Il fallait encore que quelqu’un se chargeât de la mettre en train, et, contre la vraisemblance, le plus malaisé fut d’aboucher Sieyès et Bonaparte. L’un et l’autre devaient bien savoir qu’ils travailleraient ensemble ou qu’ils ne feraient rien. Cependant, il était difficile que Bonaparte se présentât chez le Directeur et lui dît : « Vous avez besoin d’une épée. Prenez-moi. » Il était aussi difficile que Sieyès fît appeler Bonaparte et lui dît : « Voulez-vous être l’exécutant du projet que j’ai conçu ? »

Trop grands personnages tous deux, et trop méfiants pour s’aborder dans des termes aussi sommaires, ils n’avaient pas non plus l’occasion de se rencontrer, sinon dans des circonstances officielles. L’amour-propre s’en mêlait. Sieyès, déjà âgé, était susceptible et Bonaparte ombrageux. L’un attendait les premiers pas de l’autre. Ils auraient pu s’observer longtemps s’il ne s’était rencontré des hommes décidés à les mettre en rapports pour provoquer et hâter l’événement.

Dans ce coup d’État d’apparence militaire, ce furent, au fond, des parlementaires, des politiciens, qui jouèrent le principal rôle, celui d’organisateurs. Quant aux préparateurs, ce furent des civils aussi et particulièrement des intellectuels. Bonaparte eut pour lui l’Institut et la plus grande partie des gens de lettres, ce qui fait l’opinion dans un pays. Il eut Benjamin Constant.
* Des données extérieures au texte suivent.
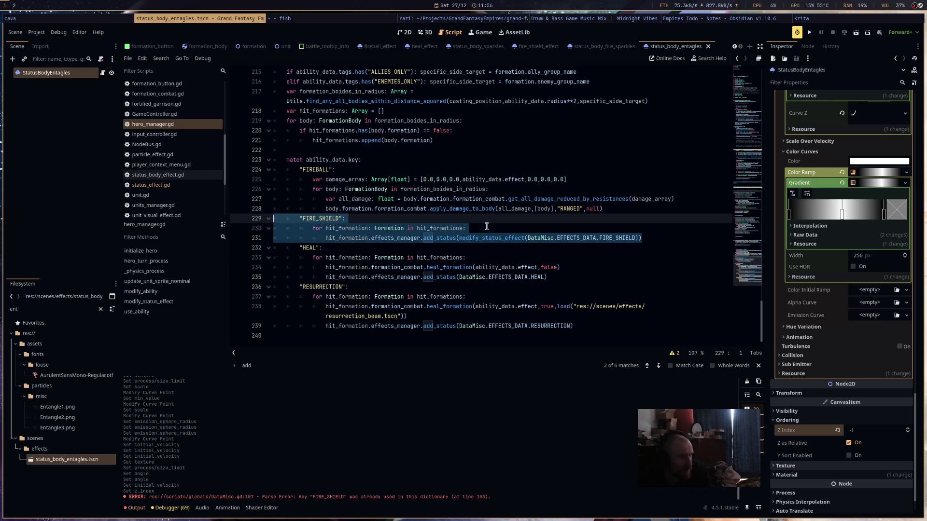
{"action": "left_click", "coordinate": [577, 326]}
{"action": "key", "text": "Return"}
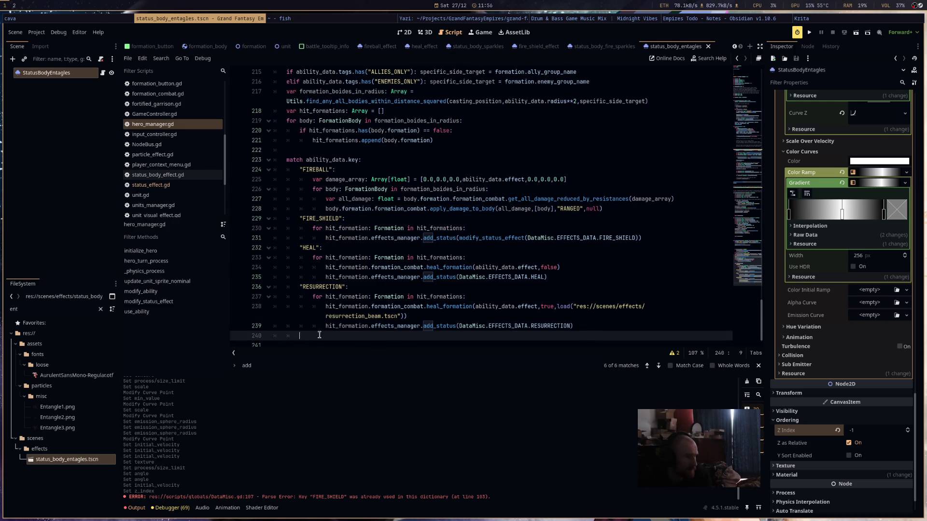
{"action": "key", "text": "ctrl+v"}
{"action": "key", "text": "Up"}
{"action": "key", "text": "Up"}
{"action": "key", "text": "Home"}
- Rename the copied case label and its effect name to ENTANGLE, then save hero_manager.gd
{"action": "double_click", "coordinate": [319, 316]}
{"action": "type", "text": "ENTANGL"}
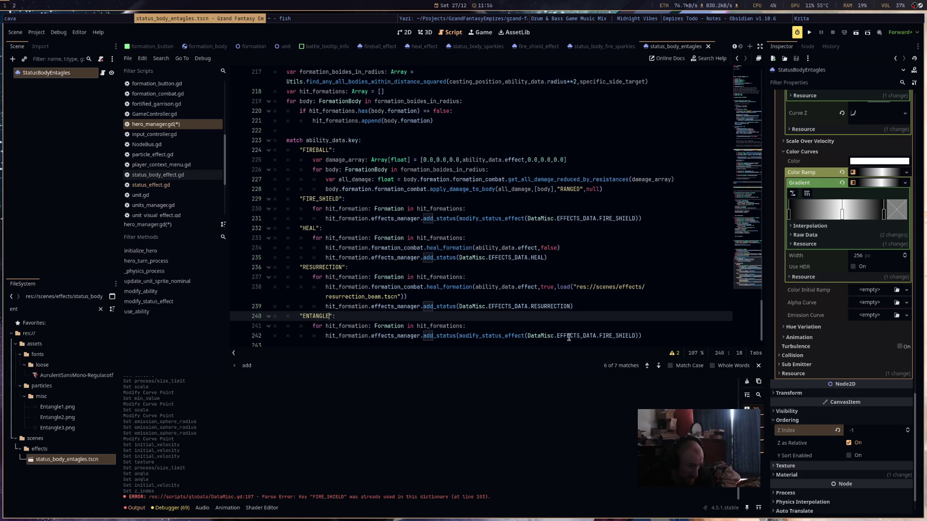
{"action": "double_click", "coordinate": [620, 337]}
{"action": "type", "text": "ENTANGLE"}
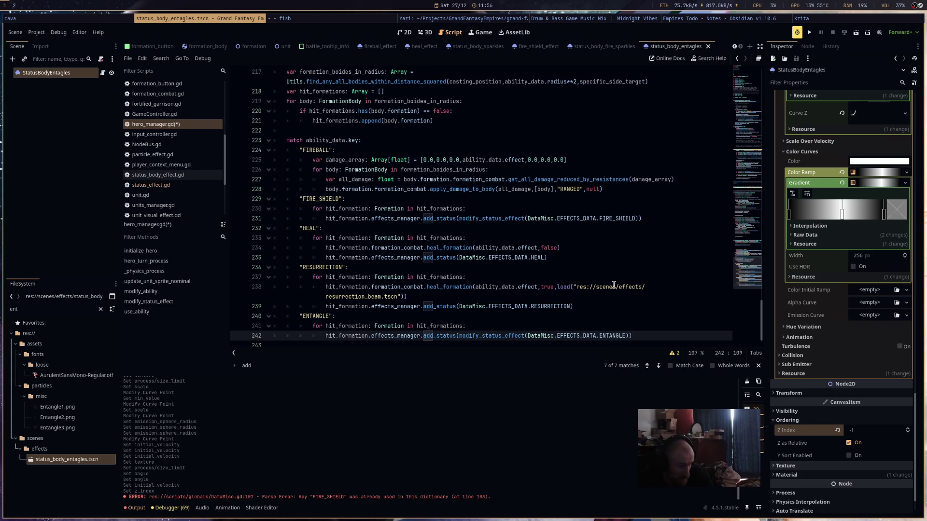
{"action": "mouse_move", "coordinate": [613, 285]}
{"action": "key", "text": "ctrl+s"}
Il eut même, par Volney, les « idéologues » : Cabanis, Tracy, le cercle des « républicains d’Auteuil, » les derniers encyclopédistes, les philosophes voltairiens et athées qui le considéraient comme le seul homme capable de relever la Révolution expirante et de la continuer par des moyens autoritaires. Voltaire, qui n’était ni un libéral ni un démocrate, mais un partisan de l’autorité, eût été de cette école-là. Avec Volney, un homme de théâtre, Arnault, issu de la bourgeoisie d’ancien régime, un journaliste, futur académicien, Regnault de Saint-Jean-d’Angély, tous modérés et du « tiers parti, » comptaient parmi les familiers du général. Regnault en amena d’autres, et, dans le nombre, un écrivain de talent, esprit pratique, caractère décidé, Rœderer, par qui l’entreprise, après avoir un peu trop langui, allait enfin prendre forme.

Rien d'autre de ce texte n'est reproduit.